■ 阅读材料 ■

# 递归:在调用一个函数的过程中,又间接或者直接调用了该函数,称之为递归调用
# 递推和回溯
# age(5)=age(4)+2
# age(4)=age(3)+2
# age(3)=age(2)+2
# age(2)=age(1)+2
# age(1)=18
# age(n)=age(n-1)+2
# age(1)=18
# def age(n):
# if n == 1:
# return 18
# return age(n-1)+2
#
# res=age(5)
# print(res) # 26
# 总结递归的使用:
# 必须有一个明确的结束条件
# 每次进入更深一层递归时,问题规模相比上次递归都应有所减少
# 递归效率不高
# 二分法
# l=[1,10,30,66,88,99,100,1000,9999,10000] # 从小到大排列的数字列表
# def binary_seach(l,num):
# print(l)
# mid_index=len(l)//2
# if num > l[mid_index]:
# binary_seach(l[mid_index+1:],num)

■ 练习任务 1 ■
请把阅读材料中以"总结递归的使用"开头的那一段改写成要点列表,保留其中的主要内容。
■ 练习任务 2 ■
根据阅读材料中的代码,执行 res=age(5) 后打印出的结果是多少?
■ 练习任务 3 ■
用两句话概括阅读材料的内容。

(结构化姿态输出)
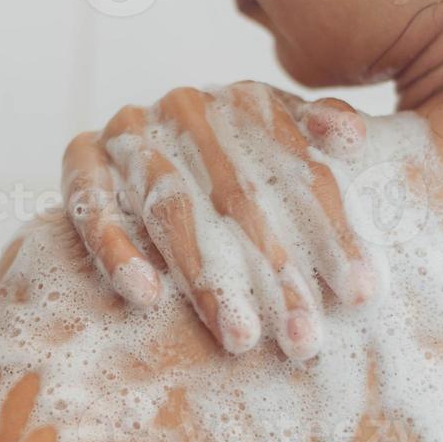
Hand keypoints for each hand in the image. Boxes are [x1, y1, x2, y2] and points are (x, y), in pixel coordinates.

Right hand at [61, 81, 377, 360]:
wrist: (143, 150)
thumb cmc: (234, 164)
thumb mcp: (282, 144)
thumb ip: (317, 135)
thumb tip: (352, 136)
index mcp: (246, 102)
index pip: (300, 170)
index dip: (335, 231)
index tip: (362, 292)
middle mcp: (187, 108)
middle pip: (241, 199)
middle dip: (278, 276)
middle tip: (304, 340)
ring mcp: (130, 131)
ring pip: (173, 211)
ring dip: (206, 280)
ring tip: (239, 337)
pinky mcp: (80, 160)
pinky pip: (93, 208)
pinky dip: (118, 250)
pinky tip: (147, 297)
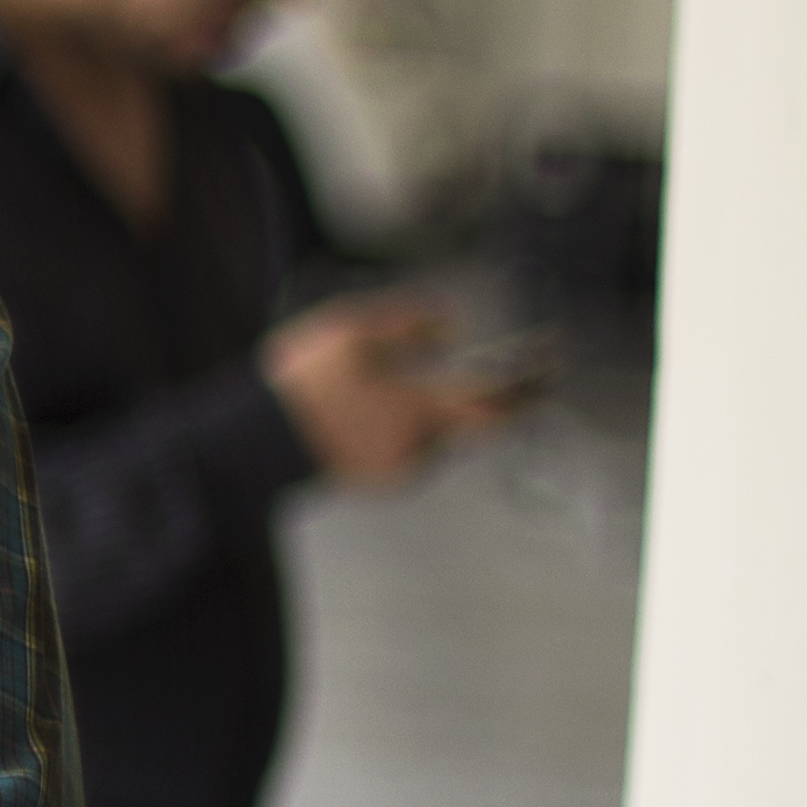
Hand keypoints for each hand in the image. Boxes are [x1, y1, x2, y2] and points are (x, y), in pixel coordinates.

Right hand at [263, 290, 517, 489]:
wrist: (255, 439)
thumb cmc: (302, 383)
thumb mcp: (350, 331)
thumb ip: (408, 322)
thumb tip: (452, 325)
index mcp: (420, 408)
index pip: (497, 399)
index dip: (529, 382)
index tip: (551, 366)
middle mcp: (422, 447)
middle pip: (478, 425)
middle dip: (502, 403)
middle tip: (522, 383)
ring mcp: (402, 471)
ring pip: (445, 439)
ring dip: (445, 416)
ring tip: (421, 392)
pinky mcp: (382, 484)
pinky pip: (416, 455)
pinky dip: (414, 434)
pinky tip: (384, 418)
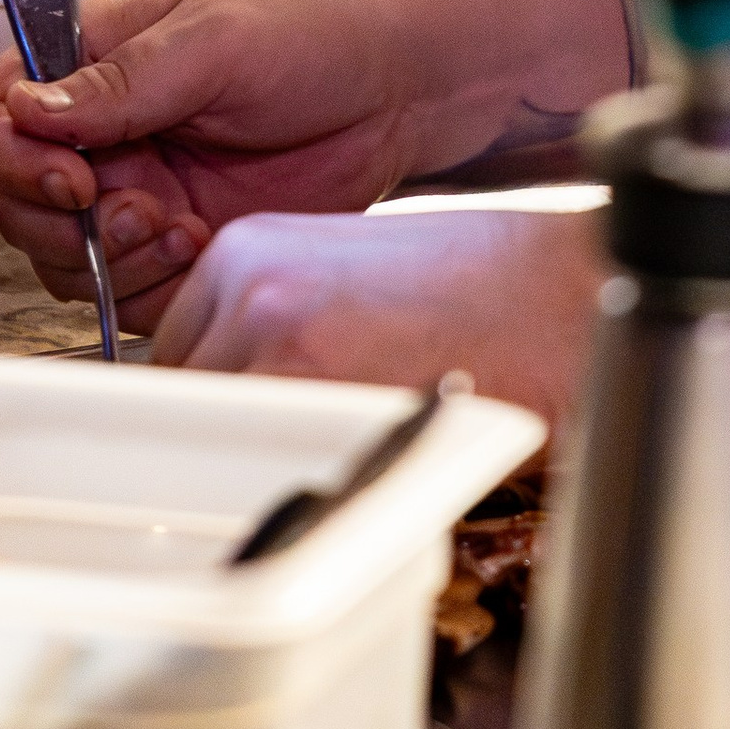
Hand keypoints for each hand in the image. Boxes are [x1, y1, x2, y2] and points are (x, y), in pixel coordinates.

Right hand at [0, 0, 632, 331]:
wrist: (398, 92)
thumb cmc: (310, 36)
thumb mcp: (212, 41)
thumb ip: (120, 82)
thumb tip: (28, 107)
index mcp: (85, 64)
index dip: (10, 158)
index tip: (75, 178)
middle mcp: (95, 135)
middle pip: (13, 202)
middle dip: (69, 224)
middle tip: (148, 212)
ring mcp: (130, 194)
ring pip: (60, 260)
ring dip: (114, 260)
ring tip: (184, 228)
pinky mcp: (172, 247)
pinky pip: (122, 293)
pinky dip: (149, 288)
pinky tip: (204, 248)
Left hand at [151, 201, 606, 435]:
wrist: (556, 295)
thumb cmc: (474, 289)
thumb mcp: (338, 276)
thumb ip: (270, 319)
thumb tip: (225, 388)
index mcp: (247, 249)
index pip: (173, 346)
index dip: (207, 393)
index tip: (239, 417)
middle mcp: (246, 285)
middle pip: (182, 388)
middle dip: (223, 428)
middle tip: (289, 445)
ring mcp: (271, 337)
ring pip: (212, 434)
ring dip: (256, 458)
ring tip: (331, 453)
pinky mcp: (311, 392)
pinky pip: (260, 462)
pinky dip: (291, 479)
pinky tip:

■ 参考答案 1 ■
1. 递归必须有明确的结束条件。
2. 每深入一层递归,问题规模都应比上一次有所减少。
3. 递归的效率不高。

■ 参考答案 2 ■
打印结果是 26。

■ 参考答案 3 ■
阅读材料说明,递归是在调用一个函数的过程中又直接或间接调用了该函数。它用 age(n)=age(n-1)+2、age(1)=18 的例子演示递推和回溯,并总结出三点:递归须有明确的结束条件,问题规模应逐层减少,且递归效率不高;之后材料开始介绍二分法。